Wednesday, March 30, 2011

OVERLOAD!

Can I just say I am in wedding OVERLOAD?!?!?! I have been mercifully drawn to the computer designing a wedding I have not even set the date for. I have not put on a bra, brushed my teeth (or my hair). I let the children play in the rain and eat whatever they wanted since I rolled out of bed today. Planning dinner? Yeah, well, I told Steven to bring home a frozen lasagna.

I am a bit of an oddball when it comes to my taste in things. I have an eccentric imagination and tend to sway toward things that are far beyond my budget. Not because I necessarily like expensive, it just ends up being that.

I have been dreaming of my second wedding forever. Since before my first wedding. I always wanted to have a costume ball and a Halloween wedding. Even going so far as to requiring all of my invited guests to be in costume. Well, being that this is my second wedding and Steven's first, my dreams will remain dreams. Steven wants a traditional church wedding. Such a boring way to go, really. But, I guess I cannot expect much more from a southern Baptist-raised Momma's boy. And with that, I will allow his "church" wedding, sans zombies.

My taste in dresses has always been the same though. I LOVE Victorian/Burlesque style dresses. Corsets and bustles and lace, OH MY!I have decided the wedding will be very steampunk sexy. I love mustaches. They will have an avid part in the wedding design. Don't judge me.

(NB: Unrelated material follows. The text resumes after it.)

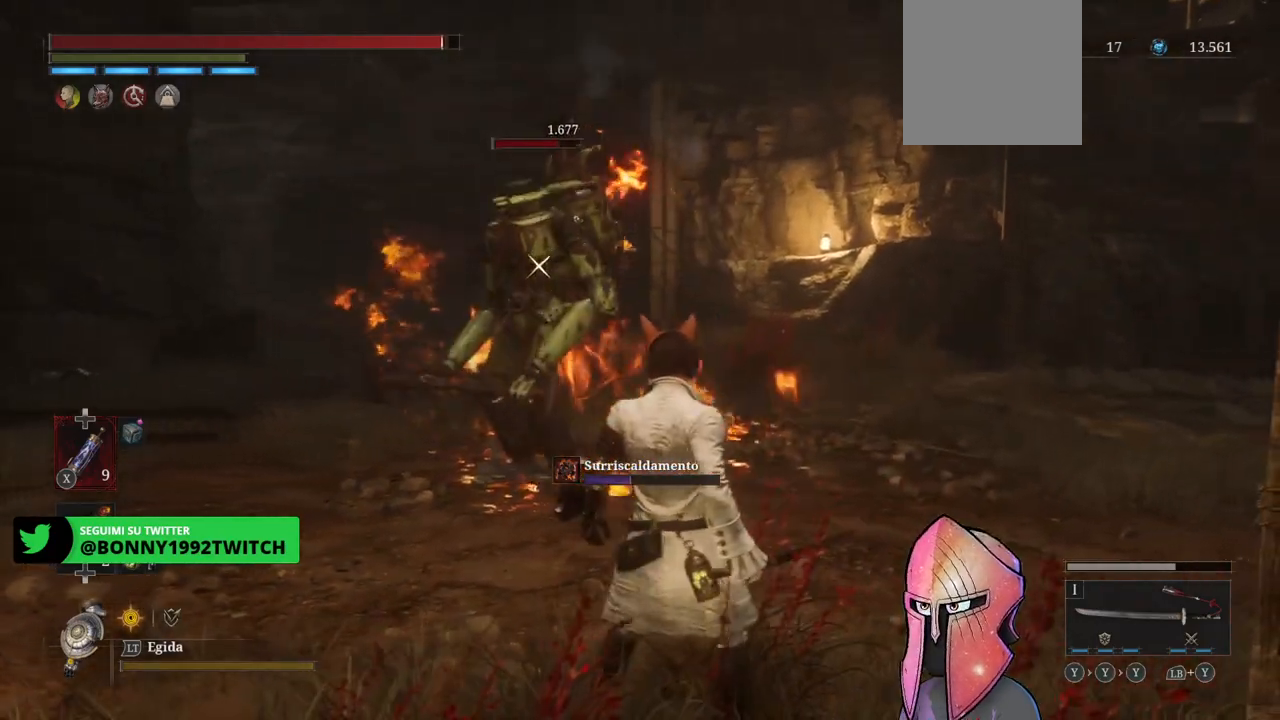
{"buttons": [], "left_stick": "center", "right_stick": "center", "events": [[50, "left_stick", "up"], [100, "R1", "down"], [167, "R1", "up"], [200, "left_stick", "center"]]}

I am so positive I can pull it off, except for my dress. I know it is going to be the most pricey element of the wedding. I am more worried about finding the dress. I have found a ton, but my figure does not fit in "normal" sizes. Ordering something online is out of the question. Unless I find someone who specializes in a Dolly Parton size.
I would love to find a super seamstress with tons of experience locally, to help create the buxom dress of my dreams.

Is it sad that I do not want any bridesmaids? I did this once, and I don't know, it just isn't for me. I only want my three little ladies beside me. I am not really sure who Steven wants on his side. He doesn't really have any "friends" he hangs out with. He is kind of a loner in that aspect. Except for me, but I will already be beside him, holding his hand.

I am also resisting the urge to chop all my hair off. I envision long curly tendrils, bouncing my neckline and either a fancy mini top hat of sorts or some feathery little fascinator pinning the curls up behind my right ear.

Fancy lace fingerless gloves is a must. And they have to go to my elbow. Still not sure about the cake, but it will be a spectacular creation. Bottles of poison on the tables and black flowers. Lace and clocks everywhere.

I hate it when my mind get fixated on something creative like this. I feel like I am always about to explode. Its always on my mind, which is going a bajillion miles a minute. Complete thoughts become a jumbled fragmented mess. I have a hard time expressing them verbally. I wish I could draw. I have the same problem with dreams. I can see them in my mind and remember, but to try and verbally reconstitute details is impossible. Freaky. I don't understand me sometimes.

I am thinking a mid-late September evening wedding..and I think it is gonna be epic.

1 comment:

  1. We can blend ur dreams and his together!! Hey we could have Halloween bacholette party!! Or a traditional wedding and a Halloween themed reception, it will also show that part of being married is meeting each other half way!!!!! I would defintly have no prob wearing something appropriate to the wedding and changing into zombie attire for the reception!! And as far as bridesmaids I think ur three beautiful princesses will be perfect for that job!!!